You’ve been asked to speak in public.
It may be a small talk at the office or it could be in front of a group of clients. It doesn’t matter because your public speaking phobia has decided to take control and turn you into a quivering wreck, looking for any half believable excuse to not do it.
But, try as you might, you can’t get out of this one.
So how can you face your fear of public speaking and come out alive?
1. Don’t panic about your audience. They’ll all be extremely glad that it’s not them in the spotlight. They are also unlikely to be hanging on your every word (sorry to disappoint you).
2. Practice. Read your speech or presentation out loud. Facing a mirror if you can so that you’ve got an audience of one. Your practice will do several things: it will show you where you stumble so you can re-write that part; it will help you with timing your speech; it will get you used to hearing your own voice out loud.
3. Welcome the nerves. Yes, you’ll get nerves. Even many of our top performers admit to getting frightened and worried before every single performance.

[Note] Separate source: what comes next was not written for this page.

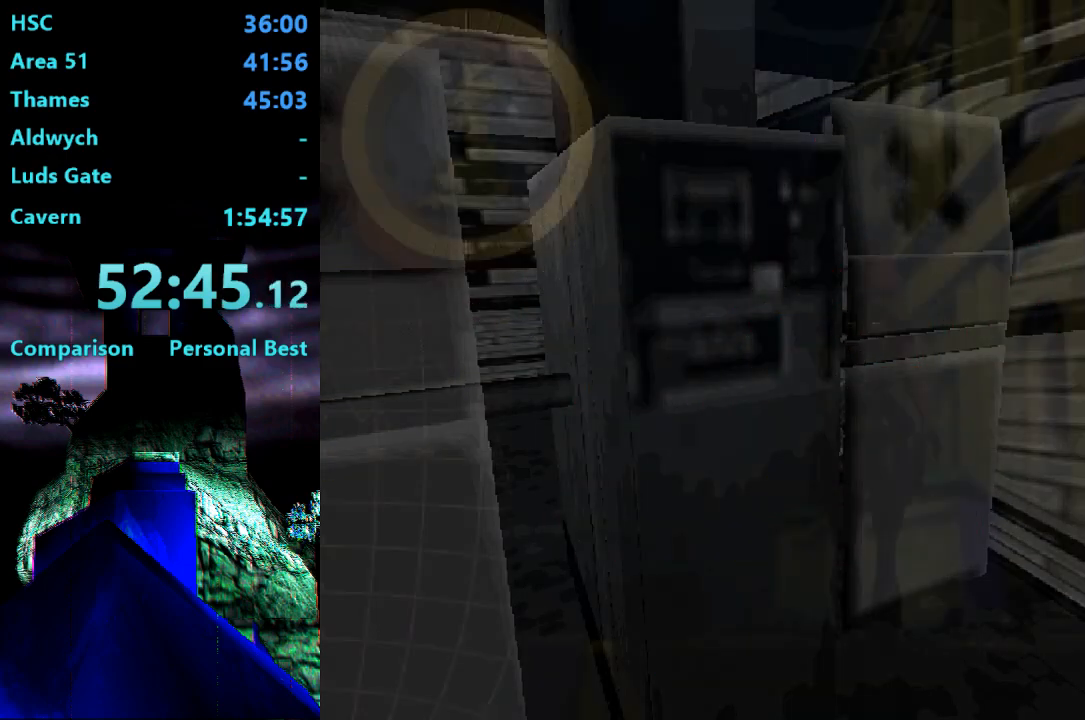
{"buttons": [], "right_stick": "center", "events": []}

The nerves will help you to focus. So long as they haven’t turned you into a gibbering wreck of course.
4. Use Powerpoint slides sparingly. But don’t just repeat everything on them. Especially not in monotone. Your audience can read, so you can use the slides as a memory aid for yourself and to allow yourself to expand on the different points.
5. Unless you’re a stand-up comedian, forget about jokes.
6. Be yourself. It’s likely some of your audience will know you anyway. Keep your speech informative but don’t worry about pleasing your high school English teacher.
7. Don’t mumble. Pacing is important, which is why reading your speech or presentation out loud is a very good idea. You need to speak fast enough to be interesting but not so fast that you sound like the whole thing is a race that you want to be over in record time.
8. Don’t criticize yourself while you’re speaking. Correct yourself if you make a mistake, sure, but don’t let that nasty little voice in the back of your head get the better of you. You’re speaking live, so you can’t edit things out that didn’t work. Just go with it and learn from any mistakes the next time you’re called on to speak.
9. Get help. Join a local club or Toastmasters. Or use a hypnosis track to help get your mind in the right place.